- [Exercise instructions]: Gather and copy every line of the records below that contains the string "region". Case counts.

*** Supplied material

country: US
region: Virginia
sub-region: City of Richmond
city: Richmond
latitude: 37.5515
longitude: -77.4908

******
*** Supplied material

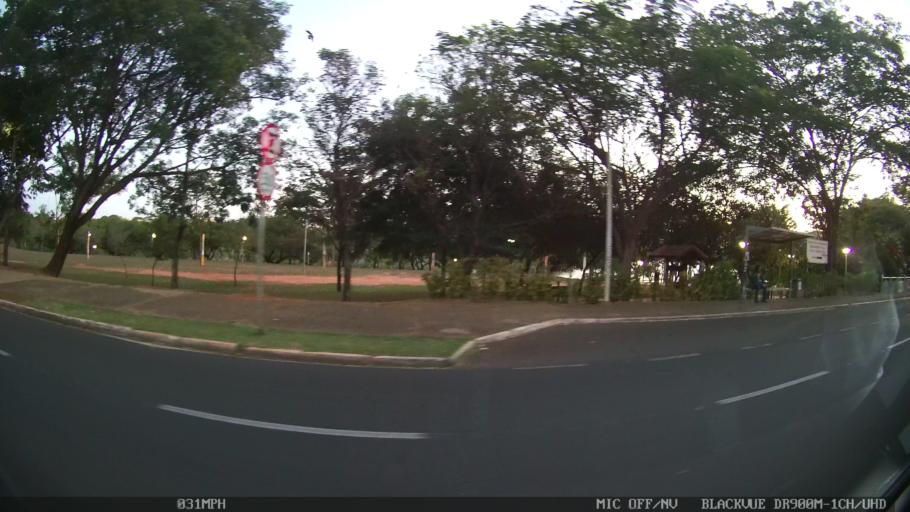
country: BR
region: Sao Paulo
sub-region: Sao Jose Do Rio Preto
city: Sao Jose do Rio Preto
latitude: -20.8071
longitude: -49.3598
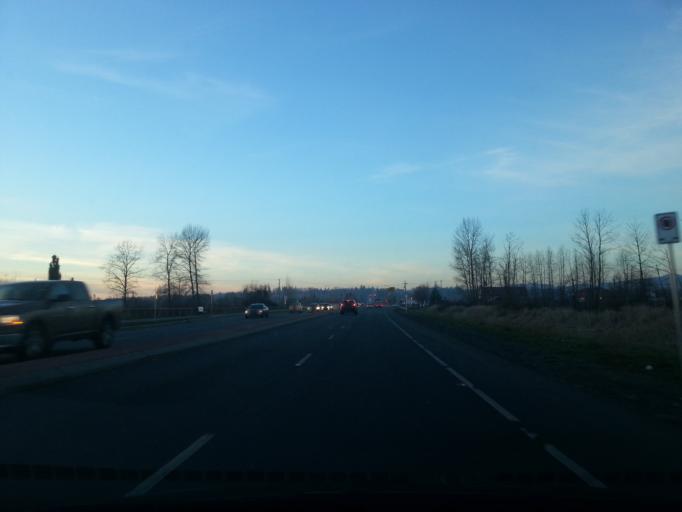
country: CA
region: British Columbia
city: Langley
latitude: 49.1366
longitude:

******

- [Completed task]:
region: Virginia
sub-region: City of Richmond
region: Sao Paulo
sub-region: Sao Jose Do Rio Preto
region: British Columbia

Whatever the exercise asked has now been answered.